Exercise description:
Reproduce the text of the entries below, substituting "React Native" for every occurrence of "Flutter" and leaving everything else unchanged. Omit the pictures from your output.

Task input:

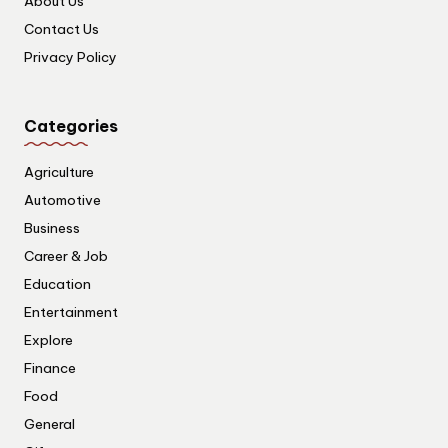
About Us
Contact Us
Privacy Policy
Categories
Agriculture
Automotive
Business
Career & Job
Education
Entertainment
Explore
Finance
Food
General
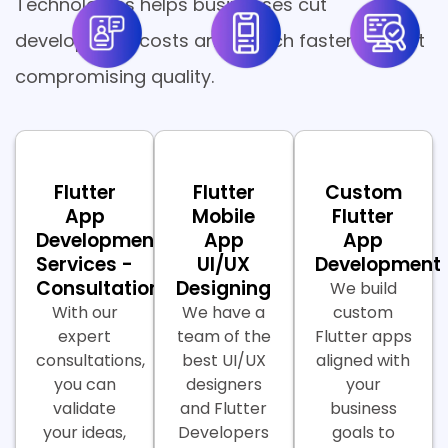
Technologies helps businesses cut
development costs and launch faster without
compromising quality.
Flutter
Flutter
Custom
App
Mobile
Flutter
Development
App
App
Services -
UI/UX
Development
Consultations
Designing
We build
With our
We have a
custom
expert
team of the
Flutter apps
consultations,
best UI/UX
aligned with
you can
designers
your
validate
and Flutter
business
your ideas,
Developers
goals to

Finished task:
About Us
Contact Us
Privacy Policy
Categories
Agriculture
Automotive
Business
Career & Job
Education
Entertainment
Explore
Finance
Food
General
Technologies helps businesses cut
development costs and launch faster without
compromising quality.
React Native
React Native
Custom
App
Mobile
React Native
Development
App
App
Services -
UI/UX
Development
Consultations
Designing
We build
With our
We have a
custom
expert
team of the
React Native apps
consultations,
best UI/UX
aligned with
you can
designers
your
validate
and React Native
business
your ideas,
Developers
goals to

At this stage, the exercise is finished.